Koeln-75

Filmstart

Köln 75

| Alexandra Seitz |
Was einem legendären Konzert vorausging.

Am 24. Jänner 1975 schrieb der US-amerikanische Pianist Keith Jarrett Musikgeschichte, als er im Opernhaus Köln zu später Stunde eines seiner berühmten frei improvisierten Solo-Konzerte gab. Als „Köln Concert“ veröffentlicht – produziert wurde die Aufzeichnung übrigens von Manfred Eicher, Mitbegründer des hochklassigen Musiklabels ECM Records –, avancierte es zum meistverkauften Klavier-Soloalbum seit Erfindung der Schallplatte. Diese Sternstunde des Jazz jährt sich 2025 zum fünfzigsten Mal, außerdem feiert Jarrett am 8. Mai dieses Jahres seinen achtzigsten Geburtstag. Da kommt eine Film-Version des damaligen Ereignisses doch sehr gelegen. Zumal es demselben an Dramatik nun wahrlich nicht mangelte.

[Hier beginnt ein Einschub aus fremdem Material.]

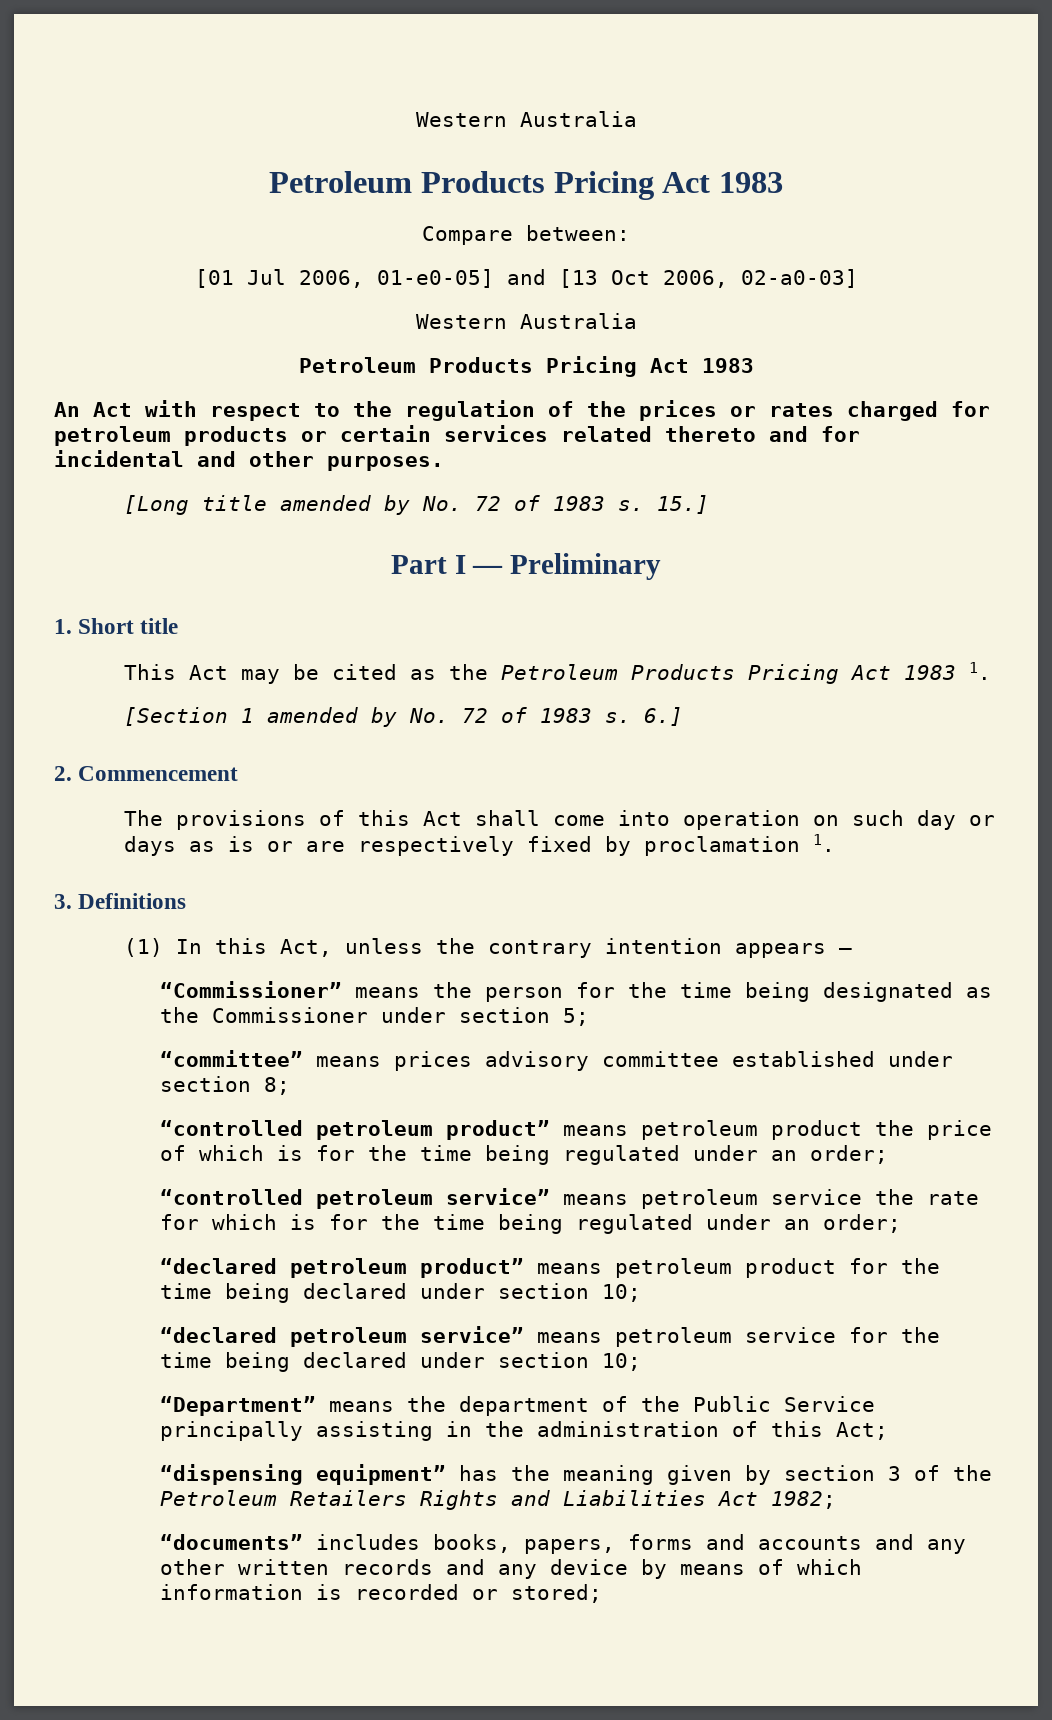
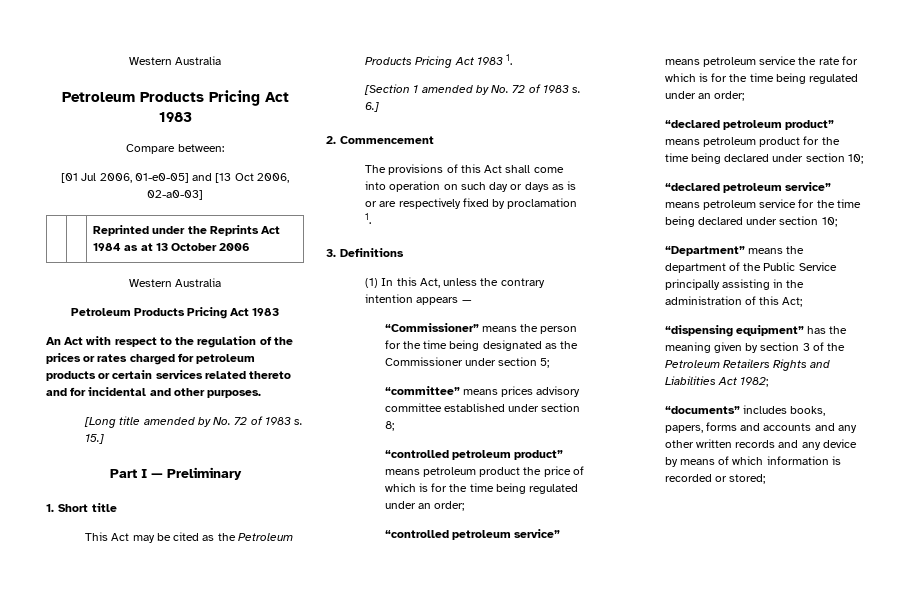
(858, 278) none -> [93,225,280,236] [93,243,251,251] // | | Reprinted under the Reprints Act 1984 as at 13 October 2006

Jedenfalls von der Perspektive Vera Brandes aus gesehen, die das legendäre Konzert seinerzeit mit einer gehörigen Portion Chuzpe auf die Beine gestellt hat. Sie war damals 18, als Konzertveranstalterin im Jazz-Bereich allerdings bereits ein alter Hase. Sehr zum Missfallen ihres Vaters, der sie sich eher als Nachfolgerin in seiner Zahnarztpraxis gewünscht hatte, oder als Anwältin oder was auch immer – Hauptsache anständig. Mithin erzählt Regisseur und Drehbuchautor Ido Fluk in Köln 75 also auch die Geschichte einer Emanzipation, die endgültige Befreiung der Brandes aus dem väterlichen Zurichtungs-Zugriff nimmt den gebührenden Platz ein.

Für den musikologischen Background sorgt die Figur eines dem Bilderbuch entsprungenen Journalisten (schlimme Frisur und schlecht sitzende Klamotten an aus dem Leim gegangenem Körper), der immer mal wieder mittels direkter Ansprache das Publikum über den Jazz an sich und den Jarrett-Jazz im Besonderen orientiert – wenn er nicht gerade dem genialen Musikanten selbst Geheimes und Privates entlockt, das er selbstverständlich nicht veröffentlichen darf.

Zum dramaturgischen Spannungshöhepunkt wird sodann die Sache mit dem Konzertflügel stilisiert, der nicht der von Jarrett ausbedungene Bösendorfer 290 Imperial war, sondern ein kleineres und minderwertigeres Exemplar. Außerdem war der Meister müde und hätte ihn diese quirlige, energieberstende rotzfreche Kölner Göre nicht gnadenlos zugequatscht – die Musik wäre heute ärmer. Professionalität und ein ausverkauftes Haus dürften auch eine Rolle gespielt haben. Man hat sich im Kino schon schlechter unterhalten als in dieser gediegen inszenierten Legendenfortschreibung.